Of course Caine should have realized by now that telling me what to do outside of the office was never a good idea. My answer was to head home to my apartment and get settled in. I had to admit I’d missed my place. I loved Caine’s but only because it was where he was, and I loved his view. Nothing beat his view. Or the fact that Effie was just down the hall.
But my place was
home too.
And I was recovered, so it was time to be home. I texted Caine while he was at work.
Just wanted to let you know I’ve gone home to my apartment. It’s time to get back into the swing of things. Thanks for everything, Roomie. Love you.
Half an hour later he replied.
Have I told you lately how stubborn you are? Fine. I’ll come over after work.

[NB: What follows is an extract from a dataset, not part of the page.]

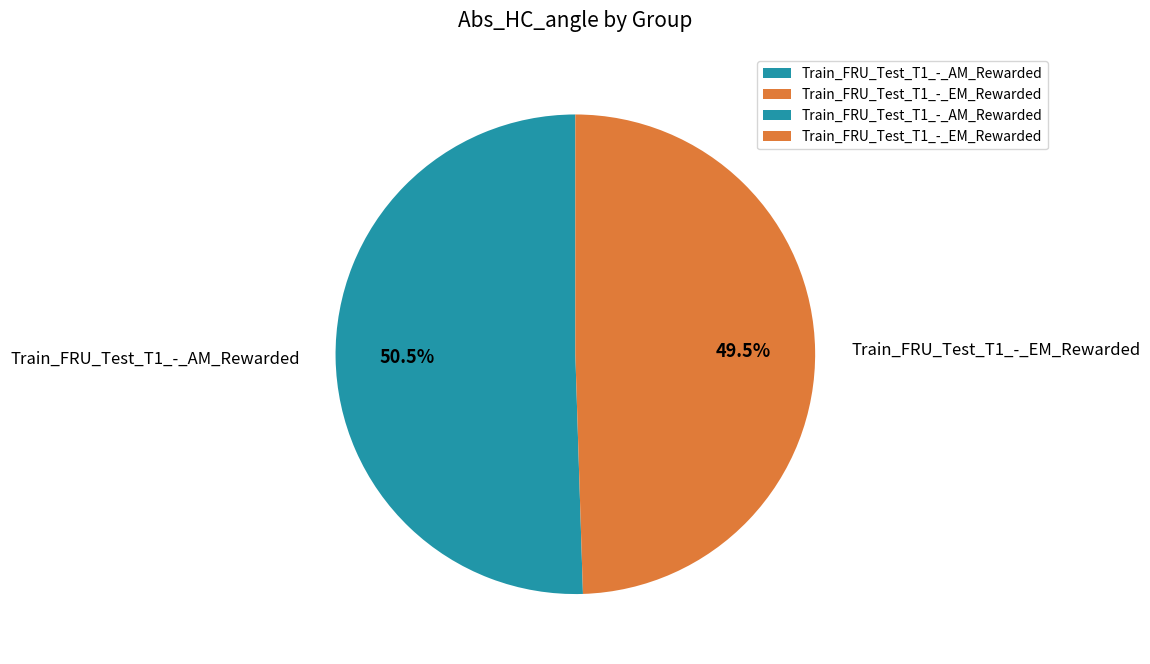

Rank the categories by value from highest to lowest.

Train_FRU_Test_T1_-_AM_Rewarded, Train_FRU_Test_T1_-_EM_Rewarded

He just can’t stay away. I grinned, giddy at his response, and wondered if that feeling would ever go away.
I was less giddy when he showed up late that evening, exhausted by a day trip to New York, and crashed on my bed. I stared down at him feeling a mixture of tenderness and disappointment. Tonight was supposed to be the night we finally had sex after all these weeks. I didn’t know about Caine, but I was past the point of frustration.
He looked so tired, though. I stroked his hair back from his face and wondered if we could keep up our pattern of working around his career. We did a good job of making time for each other—Caine did a wonderful job of making sure he spent time with me in spite of his busy schedule. I had my fingers crossed we’d never lose that consideration for each other.
And sex … well, we’d just have to be creative.
I smiled in anticipation as I walked around to my side of the bed and set my alarm to low so that it would wake me but hopefully not Caine. I had a far more pleasurable plan of waking for him …
Naked from top to toe, I straddled Caine while he still lay in dreamland. It was early in the morning, the sun had just come up, and I intended to make something else come up to say hello. I grinned to myself, desire tingling between my legs, as I gently pushed the hem of Caine’s T-shirt up to reveal his hard abs.
I stroked his skin lightly with my fingertips and watched his stomach jerk. I pushed the shirt up as far as I could and bent over to lick his nipple. From there I licked the other, scraping my teeth lightly over it, before moving downward, brushing my lips over his skin, inhaling the familiar scent of him, tasting him.